Nonblocking concurrent data structures are an increasingly valuable tool for shared-memory parallel programming. By ensuring that no reachable state precludes forward progress by any given thread, nonblocking structures avoid performance anomalies in the presence of preemption, and can in principle tolerate thread failures. They can also outperform lock-based alternatives in several important cases, and are competitive in others. They are, however, quite difficult to write — due, among other things, to inherent data races, interactions with the language and hardware memory model, and the need for concurrent memory management.
This course will briefly survey background material on hardware primitives and memory models, together with formal notions of safety, liveness, and proof techniques. It will then explore nonblocking versions of important data structures, including stacks, queues, linked lists, hash tables, skip lists, and search trees. In the process, it will introduce appropriate memory management techniques. To the extent that time permits, it will also point to work on several more advanced topics, including condition synchronization (partial methods), combining and flat combining, universal constructions, nonblocking software transactional memory, and RCU.
University of Rochester
In the first part of this tutorial we will provide a new general framework that can be used to explain many consensus protocol variants. We start with a simple primary backup replication scheme and via a series of steps extend it in several dimensions:
from crash failures, to omission failures, to Byzantine failures.
from single-shot to multi-shot.
from synchrony, to partial synchrony, to asynchrony.
In the second part of this tutorial we will touch upon the deep connections between Byzantine fault-tolerance and blockchains.
Modern servers have dozens or even hundreds of cores, which can execute many threads of computation in parallel. In such a system, the difference between the performance of a bad implementation and a good one can easily be 100x.
This lecture uses concurrent data structures as examples to explain high performance implementation techniques and surprising performance pitfalls.
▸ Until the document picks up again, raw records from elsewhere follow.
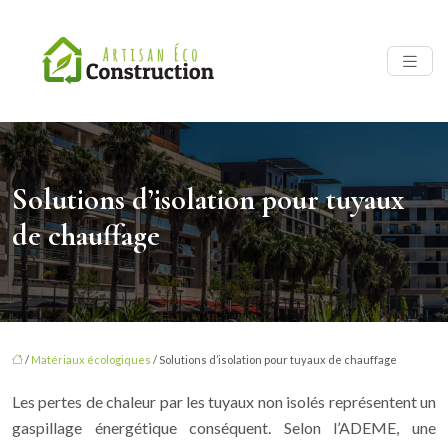
Solutions d’isolation pour tuyaux
de chauffage
/
Matériaux écologiques
/ Solutions d’isolation pour tuyaux de chauffage
Les pertes de chaleur par les tuyaux non isolés représentent un
gaspillage énergétique conséquent. Selon l’ADEME, une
Along the way, we will cover linearizability, which is a way to define what correctness means for a concurrent data structure.
Students should finish with knowledge of some simple linearizable concurrent data structures, and an understanding of how these data structures interact with various aspects of real systems, with a special focus on processor caches.
University of Waterloo
Modern distributed data management systems face a new challenge: how to allow autonomous, mutually-distrusting parties to co-operate safely and effectively. This challenge presents many questions familiar from classical distributed systems: how to combine multiple steps into a single atomic action, how to recover from failures, how to synchronize concurrent access to data, and what it means for that action to be correct. These lectures describe how blockchain-based ledgers require rethinking the foundations of classical distributed computing.